[Start of section]

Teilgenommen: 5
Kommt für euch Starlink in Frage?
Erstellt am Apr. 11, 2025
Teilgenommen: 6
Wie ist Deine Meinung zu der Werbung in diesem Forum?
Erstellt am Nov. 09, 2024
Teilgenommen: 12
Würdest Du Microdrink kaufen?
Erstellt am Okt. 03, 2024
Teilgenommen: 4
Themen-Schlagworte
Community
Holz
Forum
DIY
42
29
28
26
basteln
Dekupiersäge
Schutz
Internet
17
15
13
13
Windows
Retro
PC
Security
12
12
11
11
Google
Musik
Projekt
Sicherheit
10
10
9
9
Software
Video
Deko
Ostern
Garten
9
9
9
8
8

[End of section]

Requirement >> Print the data word for word.

Written reply >>
Teilgenommen: 5
Kommt für euch Starlink in Frage?
Erstellt am Apr. 11, 2025
Teilgenommen: 6
Wie ist Deine Meinung zu der Werbung in diesem Forum?
Erstellt am Nov. 09, 2024
Teilgenommen: 12
Würdest Du Microdrink kaufen?
Erstellt am Okt. 03, 2024
Teilgenommen: 4
Themen-Schlagworte
Community
Holz
Forum
DIY
42
29
28
26
basteln
Dekupiersäge
Schutz
Internet
17
15
13
13
Windows
Retro
PC
Security
12
12
11
11
Google
Musik
Projekt
Sicherheit
10
10
9
9
Software
Video
Deko
Ostern
Garten
9
9
9
8
8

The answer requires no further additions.